# [Task statement]
Of all the entries below, retype only the lines from the one with "(plotframeref false)" through the one with "(gr_line (start 120.65", exactly as they appear.

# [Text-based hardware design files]
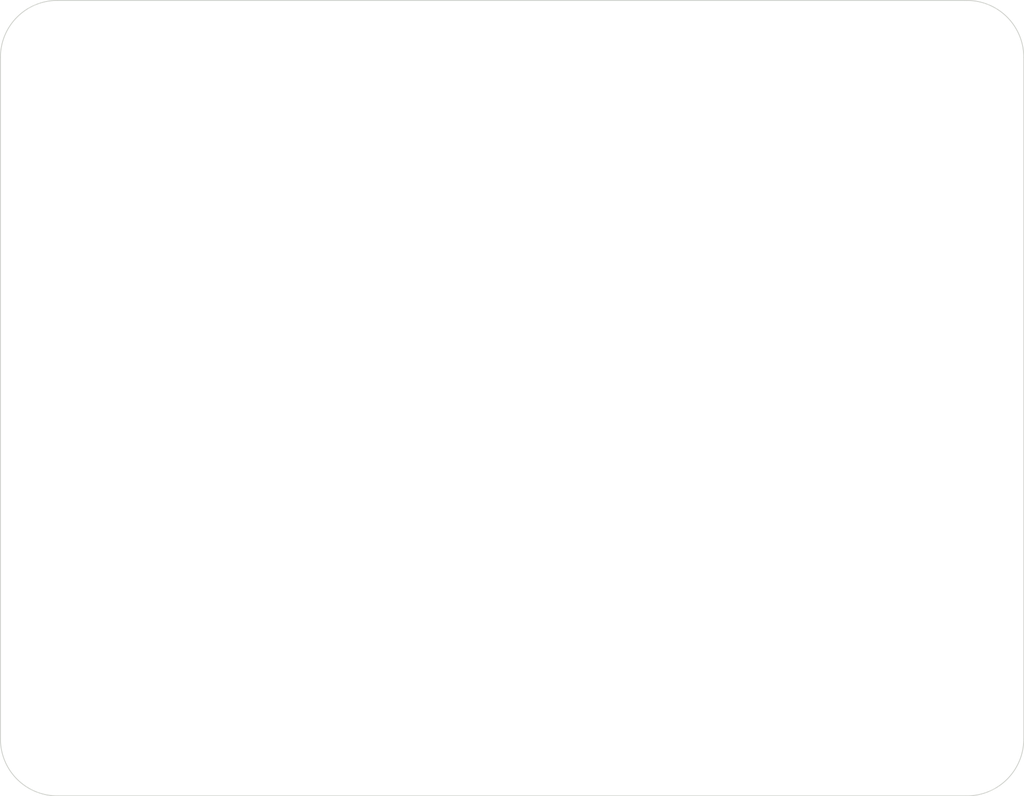
<source format=kicad_pcb>
(kicad_pcb (version 20221018) (generator pcbnew)

  (general
    (thickness 1.6)
  )

  (paper "A4")
  (layers
    (0 "F.Cu" signal)
    (31 "B.Cu" signal)
    (32 "B.Adhes" user "B.Adhesive")
    (33 "F.Adhes" user "F.Adhesive")
    (34 "B.Paste" user)
    (35 "F.Paste" user)
    (36 "B.SilkS" user "B.Silkscreen")
    (37 "F.SilkS" user "F.Silkscreen")
    (38 "B.Mask" user)
    (39 "F.Mask" user)
    (40 "Dwgs.User" user "User.Drawings")
    (41 "Cmts.User" user "User.Comments")
    (42 "Eco1.User" user "User.Eco1")
    (43 "Eco2.User" user "User.Eco2")
    (44 "Edge.Cuts" user)
    (45 "Margin" user)
    (46 "B.CrtYd" user "B.Courtyard")
    (47 "F.CrtYd" user "F.Courtyard")
    (48 "B.Fab" user)
    (49 "F.Fab" user)
    (50 "User.1" user)
    (51 "User.2" user)
    (52 "User.3" user)
    (53 "User.4" user)
    (54 "User.5" user)
    (55 "User.6" user)
    (56 "User.7" user)
    (57 "User.8" user)
    (58 "User.9" user)
  )

  (setup
    (pad_to_mask_clearance 0)
    (pcbplotparams
      (layerselection 0x00010f0_ffffffff)
      (plot_on_all_layers_selection 0x0000000_00000000)
      (disableapertmacros false)
      (usegerberextensions false)
      (usegerberattributes true)
      (usegerberadvancedattributes true)
      (creategerberjobfile false)
      (dashed_line_dash_ratio 12.000000)
      (dashed_line_gap_ratio 3.000000)
      (svgprecision 4)
      (plotframeref false)
      (viasonmask false)
      (mode 1)
      (useauxorigin false)
      (hpglpennumber 1)
      (hpglpenspeed 20)
      (hpglpendiameter 15.000000)
      (dxfpolygonmode true)
      (dxfimperialunits true)
      (dxfusepcbnewfont true)
      (psnegative false)
      (psa4output false)
      (plotreference true)
      (plotvalue true)
      (plotinvisibletext false)
      (sketchpadsonfab false)
      (subtractmaskfromsilk false)
      (outputformat 1)
      (mirror false)
      (drillshape 0)
      (scaleselection 1)
      (outputdirectory "../発注/Bottom/")
    )
  )

  (net 0 "")

  (footprint "kbd_Hole:m2_Screw_Hole" (layer "F.Cu") (at 120.65 184.15))

  (footprint "kbd_Hole:m2_Screw_Hole" (layer "F.Cu") (at 19.05 184.15))

  (footprint "kbd_Hole:m2_Screw_Hole" (layer "F.Cu") (at 120.65 107.95))

  (footprint "kbd_Hole:m2_Screw_Hole" (layer "F.Cu") (at 19.05 107.95))

  (gr_line (start 127 107.95) (end 127 184.15)
    (stroke (width 0.1) (type default)) (layer "Edge.Cuts") (tstamp 2dc620db-25e9-4fe0-87a0-3fcb9d2334d3))
  (gr_line (start 12.7 184.15) (end 12.7 107.95)
    (stroke (width 0.1) (type default)) (layer "Edge.Cuts") (tstamp 7d57013c-2323-40ef-aa84-9b7d7c782bfa))
  (gr_line (start 19.05 101.6) (end 120.65 101.6)
    (stroke (width 0.1) (type default)) (layer "Edge.Cuts") (tstamp 88905e16-e622-40db-9104-3baa7fdce864))
  (gr_arc (start 127 184.15) (mid 125.140128 188.640128) (end 120.65 190.5)
    (stroke (width 0.1) (type default)) (layer "Edge.Cuts") (tstamp 88e6a936-1542-4dad-b131-9e9210256f6b))
  (gr_line (start 120.65 190.5) (end 19.05 190.5)
    (stroke (width 0.1) (type default)) (layer "Edge.Cuts") (tstamp b38ad7e9-af96-4f11-b66e-ccb41870e2ea))
  (gr_arc (start 12.7 107.95) (mid 14.559872 103.459872) (end 19.05 101.6)
    (stroke (width 0.1) (type default)) (layer "Edge.Cuts") (tstamp bfc2dd5e-92c2-4a2f-93fb-85fd29d3eb29))
  (gr_arc (start 19.05 190.5) (mid 14.559872 188.640128) (end 12.7 184.15)
    (stroke (width 0.1) (type default)) (layer "Edge.Cuts") (tstamp c7126006-cdb5-409e-89f6-165b440a721d))
  (gr_arc (start 120.65 101.6) (mid 125.140128 103.459872) (end 127 107.95)
    (stroke (width 0.1) (type default)) (layer "Edge.Cuts") (tstamp ffa4be29-b836-4d49-890e-11f507784453))

)

</source>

# [Your response]
      (plotframeref false)
      (viasonmask false)
      (mode 1)
      (useauxorigin false)
      (hpglpennumber 1)
      (hpglpenspeed 20)
      (hpglpendiameter 15.000000)
      (dxfpolygonmode true)
      (dxfimperialunits true)
      (dxfusepcbnewfont true)
      (psnegative false)
      (psa4output false)
      (plotreference true)
      (plotvalue true)
      (plotinvisibletext false)
      (sketchpadsonfab false)
      (subtractmaskfromsilk false)
      (outputformat 1)
      (mirror false)
      (drillshape 0)
      (scaleselection 1)
      (outputdirectory "../発注/Bottom/")
    )
  )

  (net 0 "")

  (footprint "kbd_Hole:m2_Screw_Hole" (layer "F.Cu") (at 120.65 184.15))

  (footprint "kbd_Hole:m2_Screw_Hole" (layer "F.Cu") (at 19.05 184.15))

  (footprint "kbd_Hole:m2_Screw_Hole" (layer "F.Cu") (at 120.65 107.95))

  (footprint "kbd_Hole:m2_Screw_Hole" (layer "F.Cu") (at 19.05 107.95))

  (gr_line (start 127 107.95) (end 127 184.15)
    (stroke (width 0.1) (type default)) (layer "Edge.Cuts") (tstamp 2dc620db-25e9-4fe0-87a0-3fcb9d2334d3))
  (gr_line (start 12.7 184.15) (end 12.7 107.95)
    (stroke (width 0.1) (type default)) (layer "Edge.Cuts") (tstamp 7d57013c-2323-40ef-aa84-9b7d7c782bfa))
  (gr_line (start 19.05 101.6) (end 120.65 101.6)
    (stroke (width 0.1) (type default)) (layer "Edge.Cuts") (tstamp 88905e16-e622-40db-9104-3baa7fdce864))
  (gr_arc (start 127 184.15) (mid 125.140128 188.640128) (end 120.65 190.5)
    (stroke (width 0.1) (type default)) (layer "Edge.Cuts") (tstamp 88e6a936-1542-4dad-b131-9e9210256f6b))
  (gr_line (start 120.65 190.5) (end 19.05 190.5)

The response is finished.